Please copy the entries verbatim, from the beginning through the line containing "Appelez-nous (France) : 04 73 85 53 53", inclusive.

Stored data entries:
####################
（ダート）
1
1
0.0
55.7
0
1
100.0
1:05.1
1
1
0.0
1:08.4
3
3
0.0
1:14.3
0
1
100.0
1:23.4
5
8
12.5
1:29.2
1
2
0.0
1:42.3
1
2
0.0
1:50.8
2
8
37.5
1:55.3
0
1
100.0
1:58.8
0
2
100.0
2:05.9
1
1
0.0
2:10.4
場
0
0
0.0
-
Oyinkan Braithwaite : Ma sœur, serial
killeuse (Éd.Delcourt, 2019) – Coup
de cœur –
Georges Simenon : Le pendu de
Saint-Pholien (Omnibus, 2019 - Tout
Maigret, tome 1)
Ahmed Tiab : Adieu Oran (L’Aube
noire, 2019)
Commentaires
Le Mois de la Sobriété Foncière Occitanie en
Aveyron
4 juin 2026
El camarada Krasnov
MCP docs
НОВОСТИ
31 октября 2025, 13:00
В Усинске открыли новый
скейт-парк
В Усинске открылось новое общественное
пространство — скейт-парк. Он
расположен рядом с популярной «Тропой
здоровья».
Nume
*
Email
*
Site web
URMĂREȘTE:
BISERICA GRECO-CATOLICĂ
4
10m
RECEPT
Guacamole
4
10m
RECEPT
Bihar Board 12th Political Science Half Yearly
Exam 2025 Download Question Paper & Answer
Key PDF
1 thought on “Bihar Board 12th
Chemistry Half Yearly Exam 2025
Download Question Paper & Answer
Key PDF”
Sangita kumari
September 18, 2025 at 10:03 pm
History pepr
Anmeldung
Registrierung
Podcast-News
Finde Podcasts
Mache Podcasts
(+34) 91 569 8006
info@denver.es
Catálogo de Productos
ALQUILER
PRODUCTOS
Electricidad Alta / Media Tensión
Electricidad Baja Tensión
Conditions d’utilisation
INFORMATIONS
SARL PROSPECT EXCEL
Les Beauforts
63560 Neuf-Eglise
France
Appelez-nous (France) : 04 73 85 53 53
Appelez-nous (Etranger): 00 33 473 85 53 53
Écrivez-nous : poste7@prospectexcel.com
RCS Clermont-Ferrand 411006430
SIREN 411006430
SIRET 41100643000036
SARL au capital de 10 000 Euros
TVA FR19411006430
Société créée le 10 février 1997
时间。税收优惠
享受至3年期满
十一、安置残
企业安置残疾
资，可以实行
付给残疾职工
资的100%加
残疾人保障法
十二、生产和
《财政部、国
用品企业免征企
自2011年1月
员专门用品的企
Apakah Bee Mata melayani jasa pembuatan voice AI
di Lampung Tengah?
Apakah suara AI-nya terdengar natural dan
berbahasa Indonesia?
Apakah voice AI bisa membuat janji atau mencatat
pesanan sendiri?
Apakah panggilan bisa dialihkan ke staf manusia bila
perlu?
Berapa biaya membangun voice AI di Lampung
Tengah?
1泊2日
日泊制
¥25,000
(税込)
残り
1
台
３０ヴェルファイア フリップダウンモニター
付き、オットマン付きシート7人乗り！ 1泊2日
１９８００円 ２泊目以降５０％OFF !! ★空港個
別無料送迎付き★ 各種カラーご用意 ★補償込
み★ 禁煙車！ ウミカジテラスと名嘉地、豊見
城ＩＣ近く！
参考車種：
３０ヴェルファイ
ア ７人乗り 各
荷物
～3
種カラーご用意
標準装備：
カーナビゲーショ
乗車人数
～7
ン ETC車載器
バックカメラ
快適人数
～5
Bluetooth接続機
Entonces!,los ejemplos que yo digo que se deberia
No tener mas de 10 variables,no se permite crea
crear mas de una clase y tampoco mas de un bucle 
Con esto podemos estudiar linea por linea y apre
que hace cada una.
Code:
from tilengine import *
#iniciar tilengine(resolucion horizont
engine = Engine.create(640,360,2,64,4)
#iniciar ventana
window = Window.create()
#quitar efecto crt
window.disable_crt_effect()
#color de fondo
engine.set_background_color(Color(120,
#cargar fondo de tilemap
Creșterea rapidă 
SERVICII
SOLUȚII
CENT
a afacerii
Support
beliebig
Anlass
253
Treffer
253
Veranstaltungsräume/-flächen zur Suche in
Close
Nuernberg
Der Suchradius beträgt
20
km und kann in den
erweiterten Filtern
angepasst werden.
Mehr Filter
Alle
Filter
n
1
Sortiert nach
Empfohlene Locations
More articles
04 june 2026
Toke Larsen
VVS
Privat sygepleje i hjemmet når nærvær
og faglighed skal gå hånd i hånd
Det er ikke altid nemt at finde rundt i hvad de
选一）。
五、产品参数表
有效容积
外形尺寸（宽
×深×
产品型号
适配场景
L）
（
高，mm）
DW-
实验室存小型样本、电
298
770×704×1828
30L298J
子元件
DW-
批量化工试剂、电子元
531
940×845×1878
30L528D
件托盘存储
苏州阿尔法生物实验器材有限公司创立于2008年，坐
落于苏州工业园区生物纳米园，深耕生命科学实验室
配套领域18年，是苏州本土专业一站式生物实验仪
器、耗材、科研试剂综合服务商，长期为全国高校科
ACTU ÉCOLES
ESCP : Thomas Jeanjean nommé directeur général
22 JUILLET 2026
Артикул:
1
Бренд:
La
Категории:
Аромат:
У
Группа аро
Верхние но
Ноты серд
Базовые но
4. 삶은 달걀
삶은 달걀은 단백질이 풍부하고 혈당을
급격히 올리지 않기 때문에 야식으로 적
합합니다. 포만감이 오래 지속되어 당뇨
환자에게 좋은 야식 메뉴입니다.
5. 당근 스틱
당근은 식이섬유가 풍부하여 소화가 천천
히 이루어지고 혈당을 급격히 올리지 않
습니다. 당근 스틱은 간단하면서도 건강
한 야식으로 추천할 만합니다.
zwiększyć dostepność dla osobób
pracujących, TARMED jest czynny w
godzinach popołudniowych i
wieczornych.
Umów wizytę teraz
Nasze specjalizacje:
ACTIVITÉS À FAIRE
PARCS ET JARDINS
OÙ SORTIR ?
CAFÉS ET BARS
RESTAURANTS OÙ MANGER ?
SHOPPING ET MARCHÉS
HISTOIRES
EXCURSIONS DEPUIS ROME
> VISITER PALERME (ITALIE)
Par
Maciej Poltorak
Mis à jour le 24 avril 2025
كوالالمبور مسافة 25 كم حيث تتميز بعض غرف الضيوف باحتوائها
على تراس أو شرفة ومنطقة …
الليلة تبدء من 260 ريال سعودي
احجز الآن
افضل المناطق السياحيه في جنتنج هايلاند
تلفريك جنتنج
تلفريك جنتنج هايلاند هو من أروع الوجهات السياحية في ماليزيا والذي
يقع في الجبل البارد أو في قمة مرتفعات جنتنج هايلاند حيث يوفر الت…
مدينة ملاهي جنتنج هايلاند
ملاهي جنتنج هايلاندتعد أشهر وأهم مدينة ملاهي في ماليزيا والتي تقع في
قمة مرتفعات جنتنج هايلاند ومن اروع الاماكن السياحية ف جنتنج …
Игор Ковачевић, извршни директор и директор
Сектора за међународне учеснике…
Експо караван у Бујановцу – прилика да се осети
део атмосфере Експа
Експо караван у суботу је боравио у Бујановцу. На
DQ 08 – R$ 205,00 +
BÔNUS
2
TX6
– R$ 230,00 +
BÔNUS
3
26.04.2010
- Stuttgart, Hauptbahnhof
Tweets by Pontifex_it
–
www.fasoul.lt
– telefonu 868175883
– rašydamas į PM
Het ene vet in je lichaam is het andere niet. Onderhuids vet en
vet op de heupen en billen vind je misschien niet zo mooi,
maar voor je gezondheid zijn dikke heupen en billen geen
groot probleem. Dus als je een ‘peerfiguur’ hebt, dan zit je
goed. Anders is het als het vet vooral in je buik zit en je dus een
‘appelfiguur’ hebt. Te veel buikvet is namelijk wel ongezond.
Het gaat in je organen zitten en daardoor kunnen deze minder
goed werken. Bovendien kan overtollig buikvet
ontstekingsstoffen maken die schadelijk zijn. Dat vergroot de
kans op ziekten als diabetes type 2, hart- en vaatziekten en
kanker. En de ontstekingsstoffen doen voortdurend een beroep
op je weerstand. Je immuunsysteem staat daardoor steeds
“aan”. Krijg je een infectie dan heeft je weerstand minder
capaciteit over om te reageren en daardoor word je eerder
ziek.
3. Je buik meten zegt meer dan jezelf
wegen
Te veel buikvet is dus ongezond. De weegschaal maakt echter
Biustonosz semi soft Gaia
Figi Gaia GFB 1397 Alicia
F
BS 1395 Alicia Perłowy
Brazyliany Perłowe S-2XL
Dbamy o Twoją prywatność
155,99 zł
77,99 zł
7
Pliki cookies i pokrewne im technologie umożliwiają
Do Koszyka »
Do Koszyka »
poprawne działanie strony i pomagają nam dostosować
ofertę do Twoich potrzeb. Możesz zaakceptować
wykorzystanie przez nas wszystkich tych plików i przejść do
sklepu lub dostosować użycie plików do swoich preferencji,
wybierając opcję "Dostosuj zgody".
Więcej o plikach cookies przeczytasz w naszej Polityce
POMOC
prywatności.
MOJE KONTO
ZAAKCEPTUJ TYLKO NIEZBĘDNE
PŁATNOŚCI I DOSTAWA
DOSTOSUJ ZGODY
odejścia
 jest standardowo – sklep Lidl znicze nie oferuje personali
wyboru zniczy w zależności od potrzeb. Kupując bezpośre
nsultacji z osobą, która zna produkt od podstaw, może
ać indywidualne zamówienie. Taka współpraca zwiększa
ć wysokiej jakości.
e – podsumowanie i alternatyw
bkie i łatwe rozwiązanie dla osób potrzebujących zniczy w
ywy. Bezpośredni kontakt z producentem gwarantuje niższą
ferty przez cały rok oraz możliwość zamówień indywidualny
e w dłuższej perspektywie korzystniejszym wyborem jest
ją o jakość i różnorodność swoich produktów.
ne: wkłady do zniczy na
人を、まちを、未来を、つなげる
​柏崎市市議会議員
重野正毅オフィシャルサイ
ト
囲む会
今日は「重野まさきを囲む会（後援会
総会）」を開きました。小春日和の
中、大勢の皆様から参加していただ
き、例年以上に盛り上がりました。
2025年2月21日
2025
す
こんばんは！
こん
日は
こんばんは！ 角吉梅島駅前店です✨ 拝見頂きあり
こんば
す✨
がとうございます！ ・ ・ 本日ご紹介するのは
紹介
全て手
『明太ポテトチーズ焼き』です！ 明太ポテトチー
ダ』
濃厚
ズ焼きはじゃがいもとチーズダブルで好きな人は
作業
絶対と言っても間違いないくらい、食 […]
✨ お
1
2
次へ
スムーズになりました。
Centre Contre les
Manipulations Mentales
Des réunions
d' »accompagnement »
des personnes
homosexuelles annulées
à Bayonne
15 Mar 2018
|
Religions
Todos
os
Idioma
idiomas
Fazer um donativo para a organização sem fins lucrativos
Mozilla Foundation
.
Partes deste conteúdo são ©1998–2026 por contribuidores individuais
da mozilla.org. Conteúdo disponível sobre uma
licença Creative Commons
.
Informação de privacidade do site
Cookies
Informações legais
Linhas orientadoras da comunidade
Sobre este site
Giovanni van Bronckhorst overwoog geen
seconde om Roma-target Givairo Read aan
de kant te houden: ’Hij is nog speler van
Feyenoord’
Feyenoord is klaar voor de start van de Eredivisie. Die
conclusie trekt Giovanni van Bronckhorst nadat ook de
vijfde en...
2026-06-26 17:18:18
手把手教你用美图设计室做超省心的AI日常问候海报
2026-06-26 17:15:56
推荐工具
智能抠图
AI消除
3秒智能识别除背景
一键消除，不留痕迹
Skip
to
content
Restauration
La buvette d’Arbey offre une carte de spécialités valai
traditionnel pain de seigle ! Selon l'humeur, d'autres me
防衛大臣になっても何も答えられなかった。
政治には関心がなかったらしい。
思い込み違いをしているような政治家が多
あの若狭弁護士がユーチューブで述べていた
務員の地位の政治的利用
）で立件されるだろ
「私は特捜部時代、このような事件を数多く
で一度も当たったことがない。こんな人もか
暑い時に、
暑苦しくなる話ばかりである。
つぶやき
####################
◆ **TASK ANSWER**
（ダート）
1
1
0.0
55.7
0
1
100.0
1:05.1
1
1
0.0
1:08.4
3
3
0.0
1:14.3
0
1
100.0
1:23.4
5
8
12.5
1:29.2
1
2
0.0
1:42.3
1
2
0.0
1:50.8
2
8
37.5
1:55.3
0
1
100.0
1:58.8
0
2
100.0
2:05.9
1
1
0.0
2:10.4
場
0
0
0.0
-
Oyinkan Braithwaite : Ma sœur, serial
killeuse (Éd.Delcourt, 2019) – Coup
de cœur –
Georges Simenon : Le pendu de
Saint-Pholien (Omnibus, 2019 - Tout
Maigret, tome 1)
Ahmed Tiab : Adieu Oran (L’Aube
noire, 2019)
Commentaires
Le Mois de la Sobriété Foncière Occitanie en
Aveyron
4 juin 2026
El camarada Krasnov
MCP docs
НОВОСТИ
31 октября 2025, 13:00
В Усинске открыли новый
скейт-парк
В Усинске открылось новое общественное
пространство — скейт-парк. Он
расположен рядом с популярной «Тропой
здоровья».
Nume
*
Email
*
Site web
URMĂREȘTE:
BISERICA GRECO-CATOLICĂ
4
10m
RECEPT
Guacamole
4
10m
RECEPT
Bihar Board 12th Political Science Half Yearly
Exam 2025 Download Question Paper & Answer
Key PDF
1 thought on “Bihar Board 12th
Chemistry Half Yearly Exam 2025
Download Question Paper & Answer
Key PDF”
Sangita kumari
September 18, 2025 at 10:03 pm
History pepr
Anmeldung
Registrierung
Podcast-News
Finde Podcasts
Mache Podcasts
(+34) 91 569 8006
info@denver.es
Catálogo de Productos
ALQUILER
PRODUCTOS
Electricidad Alta / Media Tensión
Electricidad Baja Tensión
Conditions d’utilisation
INFORMATIONS
SARL PROSPECT EXCEL
Les Beauforts
63560 Neuf-Eglise
France
Appelez-nous (France) : 04 73 85 53 53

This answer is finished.